[[ Entries provided, beginning ]]

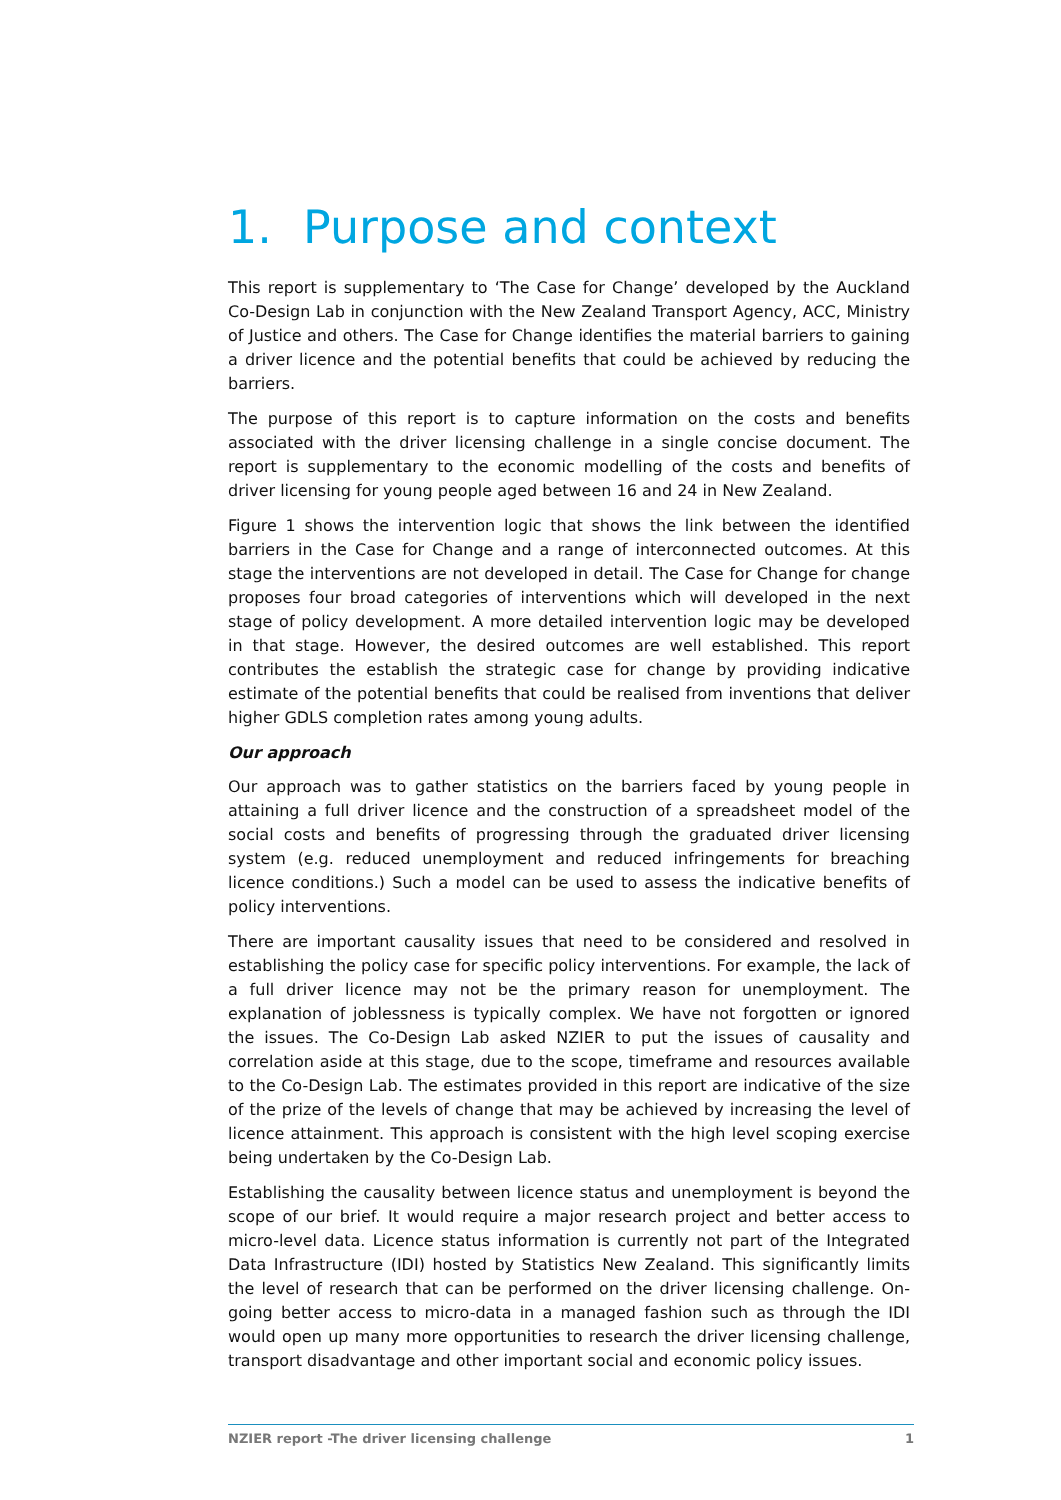1. Purpose and context
This report is supplementary to ‘The Case for Change’ developed by the Auckland Co-Design Lab in conjunction with the New Zealand Transport Agency, ACC, Ministry of Justice and others. The Case for Change identifies the material barriers to gaining a driver licence and the potential benefits that could be achieved by reducing the barriers.
The purpose of this report is to capture information on the costs and benefits associated with the driver licensing challenge in a single concise document. The report is supplementary to the economic modelling of the costs and benefits of driver licensing for young people aged between 16 and 24 in New Zealand.
Figure 1 shows the intervention logic that shows the link between the identified barriers in the Case for Change and a range of interconnected outcomes. At this stage the interventions are not developed in detail. The Case for Change for change proposes four broad categories of interventions which will developed in the next stage of policy development. A more detailed intervention logic may be developed in that stage. However, the desired outcomes are well established. This report contributes the establish the strategic case for change by providing indicative estimate of the potential benefits that could be realised from inventions that deliver higher GDLS completion rates among young adults.
Our approach
Our approach was to gather statistics on the barriers faced by young people in attaining a full driver licence and the construction of a spreadsheet model of the social costs and benefits of progressing through the graduated driver licensing system (e.g. reduced unemployment and reduced infringements for breaching licence conditions.) Such a model can be used to assess the indicative benefits of policy interventions.
There are important causality issues that need to be considered and resolved in establishing the policy case for specific policy interventions. For example, the lack of a full driver licence may not be the primary reason for unemployment. The explanation of joblessness is typically complex. We have not forgotten or ignored the issues. The Co-Design Lab asked NZIER to put the issues of causality and correlation aside at this stage, due to the scope, timeframe and resources available to the Co-Design Lab. The estimates provided in this report are indicative of the size of the prize of the levels of change that may be achieved by increasing the level of licence attainment. This approach is consistent with the high level scoping exercise being undertaken by the Co-Design Lab.
Establishing the causality between licence status and unemployment is beyond the scope of our brief. It would require a major research project and better access to micro-level data. Licence status information is currently not part of the Integrated Data Infrastructure (IDI) hosted by Statistics New Zealand. This significantly limits the level of research that can be performed on the driver licensing challenge. On-going better access to micro-data in a managed fashion such as through the IDI would open up many more opportunities to research the driver licensing challenge, transport disadvantage and other important social and economic policy issues.
NZIER report -The driver licensing challenge 1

[[ Entries provided, end ]]

# Assignment
In the records, locate each line holding the string "supplementary" and copy it.

# The completed task
This report is supplementary to ‘The Case for Change’ developed by the Auckland Co-Design Lab in conjunction with the New Zealand Transport Agency, ACC, Ministry of Justice and others. The Case for Change identifies the material barriers to gaining a driver licence and the potential benefits that could be achieved by reducing the barriers.
The purpose of this report is to capture information on the costs and benefits associated with the driver licensing challenge in a single concise document. The report is supplementary to the economic modelling of the costs and benefits of driver licensing for young people aged between 16 and 24 in New Zealand.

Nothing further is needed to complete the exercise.